Continue the forum thread about the EaaSI server refusing HTTPS connections on port 443, starting right after its final line.

Supplied text:
|---|

However, the installation I ran this morning (that is still running) had the same error as before.

I can connect to the login at http:// but not https://, is there a log location to check for a cert issue?

This looks good. What does the same command return when called with https instead of http?

eaasi curl -v -X POST 'https://eaasi.csuci.edu/emil/environment-repository/actions/prepare'
* Trying 172.30.240.23...
* TCP_NODELAY set
* Connection failed
* connect to 172.30.240.23 port 443 failed: Connection refused
* Failed to connect to eaasi.csuci.edu port 443: Connection refused
* Closing connection 0
curl: (7) Failed to connect to eaasi.csuci.edu port 443: Connection refused'

I think something might have happened with the firewall. Port 443 is not open right now though I thought it was externally. I have to communicate with IT since I can’t change that on my end.

It doesn’t appear that eaasi is listening for 443? Apparently the port should be reachable according to IT.

Ran nmap on the eaasi server.

Starting Nmap 7.60 ( https://nmap.org ) at 2022-06-02 21:10 UTC
Nmap scan report for localhost (127.0.0.1)
Host is up (0.0000040s latency).
Not shown: 994 closed ports
PORT STATE SERVICE
22/tcp open ssh
25/tcp open smtp
80/tcp open http
5432/tcp open postgresql
8080/tcp open http-proxy
8081/tcp open blackice-icecap

Nmap done: 1 IP address (1 host up) scanned in 1.63 seconds

State Recv-Q Send-Q Local Address:Port Peer Address:Port
LISTEN 0 128 127.0.0.53%lo:53 0.0.0.0:* users:((“systemd-resolve”,pid=957,fd=13))

|---|

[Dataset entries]
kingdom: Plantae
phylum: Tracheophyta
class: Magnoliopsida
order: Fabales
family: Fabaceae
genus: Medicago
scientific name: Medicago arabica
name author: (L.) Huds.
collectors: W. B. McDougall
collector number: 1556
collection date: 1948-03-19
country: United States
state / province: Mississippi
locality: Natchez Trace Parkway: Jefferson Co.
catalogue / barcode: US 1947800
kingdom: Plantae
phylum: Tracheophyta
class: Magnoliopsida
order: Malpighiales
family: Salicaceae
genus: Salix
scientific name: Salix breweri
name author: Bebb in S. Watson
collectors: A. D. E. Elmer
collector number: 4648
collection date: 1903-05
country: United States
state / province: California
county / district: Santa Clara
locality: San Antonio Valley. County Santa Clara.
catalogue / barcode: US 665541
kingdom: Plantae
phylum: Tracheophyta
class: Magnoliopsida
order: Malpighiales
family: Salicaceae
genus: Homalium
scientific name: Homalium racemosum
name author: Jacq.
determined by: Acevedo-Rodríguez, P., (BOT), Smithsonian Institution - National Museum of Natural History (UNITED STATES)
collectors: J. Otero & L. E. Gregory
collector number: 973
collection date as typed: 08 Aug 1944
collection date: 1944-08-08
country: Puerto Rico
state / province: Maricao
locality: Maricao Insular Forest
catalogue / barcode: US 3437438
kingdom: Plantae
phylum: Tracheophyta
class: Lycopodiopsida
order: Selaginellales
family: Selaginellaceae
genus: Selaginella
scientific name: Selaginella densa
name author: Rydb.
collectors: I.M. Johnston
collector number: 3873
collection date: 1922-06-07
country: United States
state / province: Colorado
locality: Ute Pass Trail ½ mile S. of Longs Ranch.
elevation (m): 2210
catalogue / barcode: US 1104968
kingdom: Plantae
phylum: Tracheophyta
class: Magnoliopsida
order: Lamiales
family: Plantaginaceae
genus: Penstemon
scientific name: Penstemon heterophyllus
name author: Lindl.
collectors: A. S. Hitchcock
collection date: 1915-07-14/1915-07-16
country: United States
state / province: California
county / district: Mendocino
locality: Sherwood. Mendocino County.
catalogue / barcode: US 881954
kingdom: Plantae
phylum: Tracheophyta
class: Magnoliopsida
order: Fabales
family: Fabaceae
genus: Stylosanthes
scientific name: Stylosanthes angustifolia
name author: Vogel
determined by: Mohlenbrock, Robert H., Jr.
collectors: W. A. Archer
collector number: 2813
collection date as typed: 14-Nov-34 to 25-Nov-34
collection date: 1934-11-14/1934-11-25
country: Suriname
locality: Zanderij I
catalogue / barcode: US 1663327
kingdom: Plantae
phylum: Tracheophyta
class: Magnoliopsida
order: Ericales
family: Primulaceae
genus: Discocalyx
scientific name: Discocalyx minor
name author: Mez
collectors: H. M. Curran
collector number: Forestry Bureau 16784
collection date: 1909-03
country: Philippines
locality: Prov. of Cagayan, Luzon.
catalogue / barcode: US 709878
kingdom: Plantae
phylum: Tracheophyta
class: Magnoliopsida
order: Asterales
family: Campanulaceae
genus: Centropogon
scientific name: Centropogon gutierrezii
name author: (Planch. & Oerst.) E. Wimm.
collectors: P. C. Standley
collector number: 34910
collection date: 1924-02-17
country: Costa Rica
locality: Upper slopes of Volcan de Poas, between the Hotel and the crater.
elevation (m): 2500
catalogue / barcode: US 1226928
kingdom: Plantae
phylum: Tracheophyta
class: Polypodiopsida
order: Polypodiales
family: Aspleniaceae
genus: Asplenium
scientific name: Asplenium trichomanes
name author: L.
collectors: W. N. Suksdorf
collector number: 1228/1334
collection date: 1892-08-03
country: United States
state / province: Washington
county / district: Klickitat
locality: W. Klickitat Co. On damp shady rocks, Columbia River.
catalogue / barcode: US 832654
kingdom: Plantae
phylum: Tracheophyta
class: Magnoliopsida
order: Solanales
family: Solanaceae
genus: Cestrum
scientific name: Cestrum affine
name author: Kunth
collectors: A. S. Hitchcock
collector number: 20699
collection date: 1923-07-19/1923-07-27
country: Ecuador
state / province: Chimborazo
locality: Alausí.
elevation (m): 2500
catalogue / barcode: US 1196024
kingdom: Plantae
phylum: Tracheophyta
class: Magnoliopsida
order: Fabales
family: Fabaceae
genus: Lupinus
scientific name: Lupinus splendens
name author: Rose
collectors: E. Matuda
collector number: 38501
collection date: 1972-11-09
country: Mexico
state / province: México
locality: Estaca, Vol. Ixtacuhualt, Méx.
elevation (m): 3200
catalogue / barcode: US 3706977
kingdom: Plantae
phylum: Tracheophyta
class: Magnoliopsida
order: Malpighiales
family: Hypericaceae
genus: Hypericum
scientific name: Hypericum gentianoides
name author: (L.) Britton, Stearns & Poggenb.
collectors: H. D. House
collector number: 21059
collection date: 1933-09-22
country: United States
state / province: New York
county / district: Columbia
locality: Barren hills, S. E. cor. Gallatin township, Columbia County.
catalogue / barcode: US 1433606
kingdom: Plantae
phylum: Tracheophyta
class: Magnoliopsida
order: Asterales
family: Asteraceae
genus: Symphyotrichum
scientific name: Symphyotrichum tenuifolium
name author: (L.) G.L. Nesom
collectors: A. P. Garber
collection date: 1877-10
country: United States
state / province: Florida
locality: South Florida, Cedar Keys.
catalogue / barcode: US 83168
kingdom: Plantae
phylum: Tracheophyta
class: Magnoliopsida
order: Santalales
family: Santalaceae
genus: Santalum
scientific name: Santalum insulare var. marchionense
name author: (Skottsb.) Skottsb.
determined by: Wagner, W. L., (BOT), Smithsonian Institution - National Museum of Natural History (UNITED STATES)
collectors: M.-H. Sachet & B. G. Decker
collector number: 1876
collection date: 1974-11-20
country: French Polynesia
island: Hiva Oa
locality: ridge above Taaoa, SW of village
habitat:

|---|

Reply:
LISTEN 0 128 0.0.0.0:22 0.0.0.0:* users:((“sshd”,pid=1597,fd=3))
LISTEN 0 100 0.0.0.0:25 0.0.0.0:* users:((“master”,pid=1896,fd=13))
LISTEN 0 128 *:80 : users:((“docker-proxy”,pid=67145,fd=4))
LISTEN 0 128 *:8080 : users:((“docker-proxy”,pid=66704,fd=4))
LISTEN 0 128 :8081 : users:((“docker-proxy”,pid=66856,fd=4))
LISTEN 0 128 [::]:22 [::]:
users:((“sshd”,pid=1597,fd=4))
LISTEN 0 128 :5432 : users:((“docker-proxy”,pid=66302,fd=4))
LISTEN 0 100 [::]:25 [::]:
users:((“master”,pid=1896,fd=14))

I can login to the system with eaas-orgctl, but I’m not sure if the lack of https will mess things up with the node? If not I can proceed to try and stand up some test instances I guess.

Have you tried to re-run the installer with ssl enabled again?

Yes, SSL has been enabled throughout all the current installation attempts. Current eaasi.yaml is attached.
eaasi.yaml (1.1 KB)

The ansible script appears to be skipping it?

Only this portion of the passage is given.